India has set an ambitious target of achieving an installed steel manufacturing capacity of 300 million tonnes by 2030, with the current capacity standing at around 161 million tonnes. Minister Kulaste emphasized the government’s commitment to the steel industry, mentioning the ongoing discussions about PLI 2.0 and efforts to ensure a stable supply of raw materials. The focus will also be on promoting the use of scrap and incorporating artificial intelligence and new technologies to boost steel output while reducing carbon emissions.

The government had earlier approved PLI scheme 1.0 to enhance the production of specialty steel, creating an additional capacity of approximately 25 million tonnes. Minister Kulaste anticipates significant growth in steel production and demand in 2024, particularly driven by infrastructure projects. The government is actively facilitating the expansion of steel players’ capacities by streamlining project clearances and engaging with state governments.

However, concerns persist within the industry, with the Indian Steel Association (ISA) expressing worries about surging imports and high raw material prices, especially from China and Vietnam. India relies on imports for 90% of its coking coal requirements, and efforts are underway to explore alternative sources. The ISA expects steel production to be in the range of 123-127 million tonnes in FY24.

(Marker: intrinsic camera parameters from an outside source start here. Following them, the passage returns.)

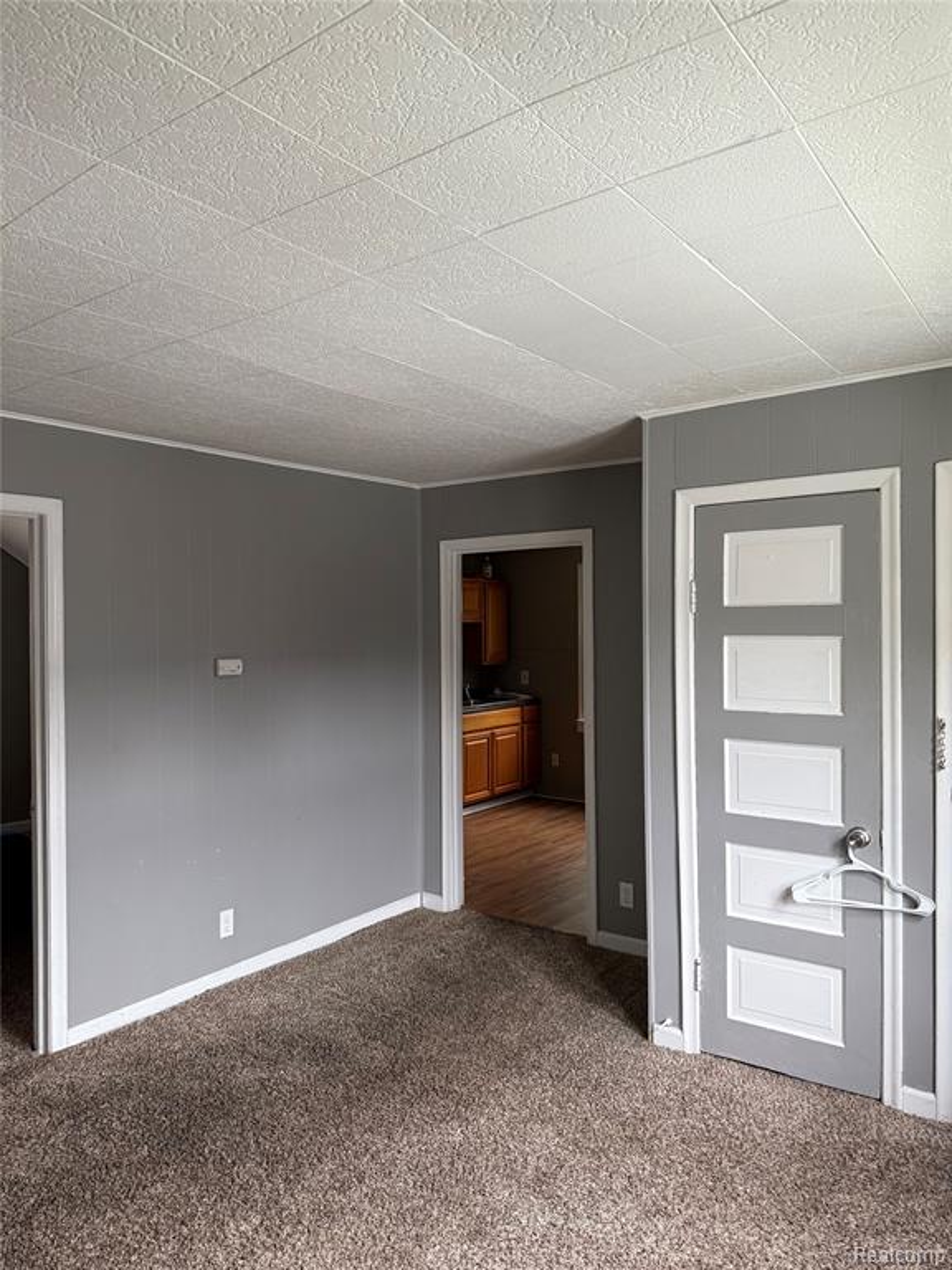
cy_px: 635
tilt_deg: -0.2
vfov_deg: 71.6
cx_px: 476
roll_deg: -0.2
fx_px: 880
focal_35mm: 24
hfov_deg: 56.8
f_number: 1.78
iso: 250
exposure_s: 1/60
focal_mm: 6.76
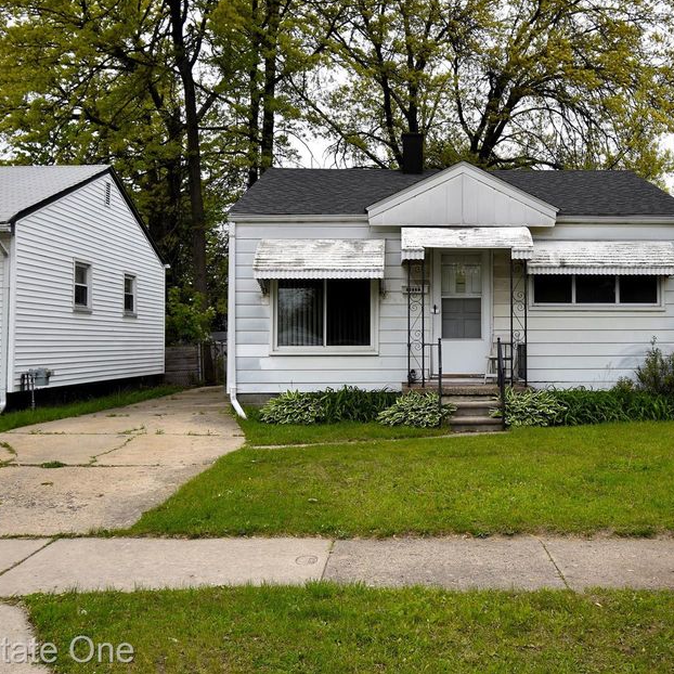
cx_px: 426
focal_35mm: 42
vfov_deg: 40.0
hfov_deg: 39.7
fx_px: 925
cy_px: 305
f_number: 5.6
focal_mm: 20
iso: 100
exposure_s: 1/200
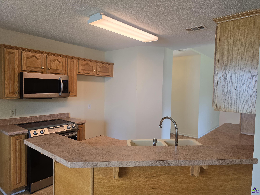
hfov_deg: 73.9
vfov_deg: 58.9
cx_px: 130
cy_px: 98
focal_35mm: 23
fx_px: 173
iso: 125
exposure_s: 1/120
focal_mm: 6.3
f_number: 1.7
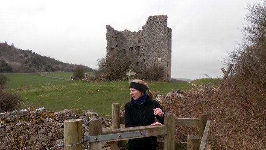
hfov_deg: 67.9
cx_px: 135
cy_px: 75
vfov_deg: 41.5
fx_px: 197
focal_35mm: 28
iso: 80
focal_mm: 4.5
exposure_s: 1/250
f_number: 3
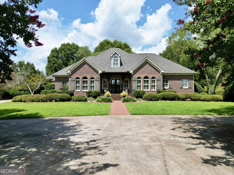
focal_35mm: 24
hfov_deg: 71.6
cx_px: 117
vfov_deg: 56.8
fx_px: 162
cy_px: 88
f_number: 1.7
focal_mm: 6.72
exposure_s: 1/2500
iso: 100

The industry also faces challenges related to steel imports and calls for strong measures from the government to safeguard the domestic market. The government is actively considering the inclusion of refractories in the upcoming PLI scheme 2.0 for steel, aligning with the goal of doubling the country’s steel production capacity to 300 million tonnes by 2030.

Steelmakers, including state-owned SAIL and RINL, are urged to diversify their product mix to meet the growing needs of various sectors requiring steel. Despite challenges, Tata Steel notes green shoots of demand recovery, particularly in infrastructure spending and the auto sector. Other industry experts highlight the steel sector’s resilience in navigating economic fluctuations and disruptions through agile strategies and investment in research and development.